9 Responses to “What To Think, What To Do”

  1. LittleSister says:

    Wow. I feel your pain. Especially about not being able to communicate as well as you’d like to do. I’m getting worse and worse about not finding the word(s) I need. I can’t hold a conversation without having to frequently stop for a few seconds and force a picture into my mind of the person or thing I’m trying to talk about. I can tell it’s beginning to drive my (much) better half crazy. Probably because he’s pretty sure I’ve already completed that trip.

  2. Donna B. says:

    Yeah, I figured you’d find that list as frightening as I did.

  3. CGHill says:

    I have several of those symptoms and I’ve never had that procedure or anything like it. Then again, I’ve never been this old before, either.

  4. Donna B. says:

    That’s why this is so confusing, CG. I can attribute all those symptoms to so many other things. But I can also pinpoint a few of them to within months of the surgery.
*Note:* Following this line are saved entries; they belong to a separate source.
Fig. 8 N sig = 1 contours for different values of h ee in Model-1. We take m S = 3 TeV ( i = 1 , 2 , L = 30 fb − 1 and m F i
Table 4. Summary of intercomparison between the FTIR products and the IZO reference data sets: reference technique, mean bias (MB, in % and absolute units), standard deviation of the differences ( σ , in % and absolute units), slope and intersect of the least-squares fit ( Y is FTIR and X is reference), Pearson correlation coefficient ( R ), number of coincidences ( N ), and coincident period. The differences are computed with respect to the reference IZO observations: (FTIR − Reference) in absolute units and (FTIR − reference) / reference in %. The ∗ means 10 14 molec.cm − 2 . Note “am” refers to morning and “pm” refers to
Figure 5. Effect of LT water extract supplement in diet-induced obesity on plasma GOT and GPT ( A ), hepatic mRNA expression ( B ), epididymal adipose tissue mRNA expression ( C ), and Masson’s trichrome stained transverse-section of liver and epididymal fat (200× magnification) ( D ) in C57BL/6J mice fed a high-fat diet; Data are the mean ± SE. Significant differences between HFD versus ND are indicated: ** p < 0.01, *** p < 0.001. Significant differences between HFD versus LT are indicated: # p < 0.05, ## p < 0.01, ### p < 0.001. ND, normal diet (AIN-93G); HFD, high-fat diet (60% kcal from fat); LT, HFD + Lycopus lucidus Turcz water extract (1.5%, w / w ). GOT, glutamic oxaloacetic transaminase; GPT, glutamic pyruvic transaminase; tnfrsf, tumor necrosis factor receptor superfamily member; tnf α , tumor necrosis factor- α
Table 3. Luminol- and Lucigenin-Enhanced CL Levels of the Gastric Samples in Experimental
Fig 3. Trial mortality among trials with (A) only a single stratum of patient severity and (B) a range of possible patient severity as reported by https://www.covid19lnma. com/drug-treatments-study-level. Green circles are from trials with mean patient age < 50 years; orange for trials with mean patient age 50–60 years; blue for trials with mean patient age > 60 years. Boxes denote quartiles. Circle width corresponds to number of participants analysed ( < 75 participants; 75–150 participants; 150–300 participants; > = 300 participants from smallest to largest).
    There’s really nothing I can do, except that the digestive problems are getting so bad now that I am thinking about a reversal, if possible.

    It really sucks to not be able to eat much of anything without throwing up or feeling nauseous and still gain weight. A steak? Raw veggies? Forget it… they’re not going down.

  5. CGHill says:

    If it means anything, one of the reasons I started writing on the Web (at the tender age of 42) was to keep my brain from turning into tapioca during my putative Declining Years. I hope it’s helped, but there’s really no way to be sure, is there?

  6. Donna B. says:

    I was a bit older when I started my first blog — 51, and it didn’t have a thing to do with cognitive ability but rather Dan Rather’s apparent cognitive decline :-)

    The first and most definitive “decline” after my VBG was hair loss. Before the surgery, I had a mane of blonde hair which others actually envied. Now, I have near baldness on the top of my head.

    When I had radiation for my little benign brain tumor, I suffered through a year of multiple areas of baldness… and gained an absolute hatred of hats. (Mainly because I never looked good in hats anyway.)

    Another point of observance of vastly declining mental ability occurred when I was prescribed wellbutrin to stop smoking. OMG – immediately almost I was not able to concentrate, to the point I dropped out of several classes I was taking at the time.

    Slowly, a lesser ability to concentrate led to my learning some programming abilities. That ability has dropped to the point that I can’t quite “get” the ability to italicize something in comments with html.

    The surgery, the tumor, the radiation, aging, etc… who knows what causes what — but I’m not the person I was 10 years ago.

  7. Donna B. says:

    That should read a “lesser inability to concentrate”

  8. LittleSister says:

    Your original phrasing of a “lesser ability to concentrate” pretty much sums up my programming abilities.

    Wellbutrin did evil things to my mind; severe anxiety attacks and a feeling of impending doom within a couple of hours of taking the first pill. I’ve never felt anything so mentally and emotionally terrifying. And although I only took it for a couple of days before I called the doctor’s office and told them that I was taking myself off it, I have never fully recovered from the effects. I can’t believe they actually prescribe that stuff as an anti-depressant. I wouldn’t wish the feelings it gave me on anyone.

  9. Donna B. says:

    ah… yeah. Like I said, I don’t write as good as I used to.